Traders see a 34 percent chance Stevens will boost borrowing costs by a quarter percentage point in August, bank bill futures showed, down from 44 percent before today’s announcement.


In the statement, Stevens said “in future meetings, the board will continue to assess carefully the evolving outlook for growth and inflation.”


Rate Differences


Australia’s benchmark rate contrasts with near-zero levels in Japan and the U.S., helping drive the currency to the strongest level since it was freely floated in 1983.


The Australian dollar touched $1.1012 yesterday and an April 27 inflation report showed prices rose 1.6 percent in the first quarter from the previous three months and were 3.3 percent higher than a year earlier, prompting speculation the RBA will raise rates sooner than the Fed.


The RBA aims to keep annual inflation in a range of 2 percent to 3 percent on average.


While the currency’s rise has eased the RBA’s task of controlling inflation by reducing import costs, it has hurt some manufacturers that sell goods abroad.


In parts of the nation’s economy, particularly urban areas not linked to the mining boom, “people are not doing it easy,” Australia & New Zealand Banking Group Ltd. Chief Executive Officer Mike Smith said in a briefing with reporters today. The recent acceleration in inflation is a “blip” triggered by natural disasters and the nation’s rising currency is “doing the work of the central bank,” he said.


Mining Boom


Australia’s terms of trade, a ratio of export prices to import prices, are at their highest level since the early 1950s. “Australia’s terms of trade are reaching higher levels than assumed a few months ago, and national income is growing strongly,” Stevens said today.
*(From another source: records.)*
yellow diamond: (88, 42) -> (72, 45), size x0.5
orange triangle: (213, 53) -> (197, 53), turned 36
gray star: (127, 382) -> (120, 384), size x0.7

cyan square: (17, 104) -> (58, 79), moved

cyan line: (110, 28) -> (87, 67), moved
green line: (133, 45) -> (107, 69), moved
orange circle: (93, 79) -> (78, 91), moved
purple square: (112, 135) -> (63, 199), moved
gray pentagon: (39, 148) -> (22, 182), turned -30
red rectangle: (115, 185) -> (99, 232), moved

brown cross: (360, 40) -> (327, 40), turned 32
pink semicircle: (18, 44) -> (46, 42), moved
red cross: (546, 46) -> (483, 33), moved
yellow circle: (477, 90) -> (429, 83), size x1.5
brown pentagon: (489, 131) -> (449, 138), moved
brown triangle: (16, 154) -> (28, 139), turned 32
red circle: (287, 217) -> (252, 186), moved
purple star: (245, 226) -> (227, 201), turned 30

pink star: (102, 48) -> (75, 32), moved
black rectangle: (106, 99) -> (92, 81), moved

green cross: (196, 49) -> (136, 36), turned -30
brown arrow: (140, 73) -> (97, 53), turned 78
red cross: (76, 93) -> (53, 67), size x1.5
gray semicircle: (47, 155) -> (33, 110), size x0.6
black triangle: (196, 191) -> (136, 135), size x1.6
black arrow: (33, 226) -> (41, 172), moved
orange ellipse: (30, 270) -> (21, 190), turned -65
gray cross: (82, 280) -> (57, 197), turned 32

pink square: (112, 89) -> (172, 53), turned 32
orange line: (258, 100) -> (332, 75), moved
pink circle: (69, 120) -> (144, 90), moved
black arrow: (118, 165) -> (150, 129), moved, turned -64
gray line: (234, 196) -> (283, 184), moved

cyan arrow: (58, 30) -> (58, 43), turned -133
Wage pressure from the mining industry is intensifying inflation concerns.


Two coal-seam gas projects, expected to cost more than A$30 billion ($32.7 billion), are proceeding near the Queensland port of Gladstone. Santos Ltd. (STO), Australia’s third-largest oil producer, and BG Group Plc, the U.K.’s third-biggest gas producer, will start hiring the first of more than 10,000 construction workers needed for the two projects this year.


‘Strongest Signal’


“It is significant that the terms of trade are running above what they were forecasting,” said RBC’s Ong. “At the end of the day, that’s what’s going to drive stronger business investment and income and employment. So I think that is your strongest signal of a tightening bias and why you would need to hike.”
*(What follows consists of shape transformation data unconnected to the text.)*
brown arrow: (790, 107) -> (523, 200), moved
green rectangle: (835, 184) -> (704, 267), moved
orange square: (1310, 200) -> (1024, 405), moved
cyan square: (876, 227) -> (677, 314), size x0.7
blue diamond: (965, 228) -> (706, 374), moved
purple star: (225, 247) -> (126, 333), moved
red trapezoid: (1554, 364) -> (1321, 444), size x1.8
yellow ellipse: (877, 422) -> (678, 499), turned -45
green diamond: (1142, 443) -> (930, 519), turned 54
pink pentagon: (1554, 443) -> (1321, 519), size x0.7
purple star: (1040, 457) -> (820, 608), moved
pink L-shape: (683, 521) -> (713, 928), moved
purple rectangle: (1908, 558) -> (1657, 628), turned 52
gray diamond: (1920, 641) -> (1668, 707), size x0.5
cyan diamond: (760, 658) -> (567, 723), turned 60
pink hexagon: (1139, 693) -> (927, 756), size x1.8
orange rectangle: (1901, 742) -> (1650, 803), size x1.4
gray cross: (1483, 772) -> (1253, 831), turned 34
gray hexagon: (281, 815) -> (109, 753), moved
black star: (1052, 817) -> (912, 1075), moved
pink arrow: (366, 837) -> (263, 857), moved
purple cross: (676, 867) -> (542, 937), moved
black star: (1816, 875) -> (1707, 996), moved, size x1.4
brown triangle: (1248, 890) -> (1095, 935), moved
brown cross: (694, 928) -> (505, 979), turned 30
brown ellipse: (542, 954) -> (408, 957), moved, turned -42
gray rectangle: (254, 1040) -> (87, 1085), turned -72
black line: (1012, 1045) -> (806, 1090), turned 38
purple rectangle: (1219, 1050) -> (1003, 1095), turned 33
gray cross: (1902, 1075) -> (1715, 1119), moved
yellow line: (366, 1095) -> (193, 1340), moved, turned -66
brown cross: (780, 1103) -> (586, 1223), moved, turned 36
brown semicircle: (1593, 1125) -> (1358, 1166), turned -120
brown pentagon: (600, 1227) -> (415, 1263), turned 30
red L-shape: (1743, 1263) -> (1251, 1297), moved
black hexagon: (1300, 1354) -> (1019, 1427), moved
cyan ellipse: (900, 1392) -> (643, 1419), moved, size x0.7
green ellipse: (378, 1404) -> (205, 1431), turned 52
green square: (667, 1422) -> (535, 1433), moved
A central bank report last week showed loans provided by Australian banks and finance companies increased 0.6 percent in March from the previous month, matching the biggest monthly advance since January 2009.


Lending to companies gained 1 percent in March, the biggest rise since October 2008 and the third straight monthly gain, it showed. Business lending had declined for six consecutive months through December, falls noted by the RBA in its statements.


Australia had its biggest annual increase in jobs on record last year and employers added more workers in March than economists forecast, lowering the jobless rate to 4.9 percent.


“Most leading indicators suggest further growth in employment, though most likely at a slower pace than in 2010,” Stevens said today. “Reports of skills shortages remain confined, at this point, to the resources and related sectors.”


Wage Growth


Growth in wages has returned to levels seen prior to the global recession, he said.


The Reserve Bank in February raised its forecast for 2011 growth to 4.25 percent, from a November prediction of 3.75 percent, saying flood rebuilding will accelerate in the second half. It will update those estimates in its quarterly monetary policy statement to be released on May 6.


Stevens boosted the benchmark lending rate by 175 basis points from early October 2009 to November last year from a half-century low of 3 percent during the global financial crisis.


Treasurer Wayne Swan welcomed today’s decision, saying it is “good news for the many Australian households and businesses doing it tough in our patchwork economy, with the higher dollar making things even tougher in some sectors.”


Swan will release the nation’s budget on May 10.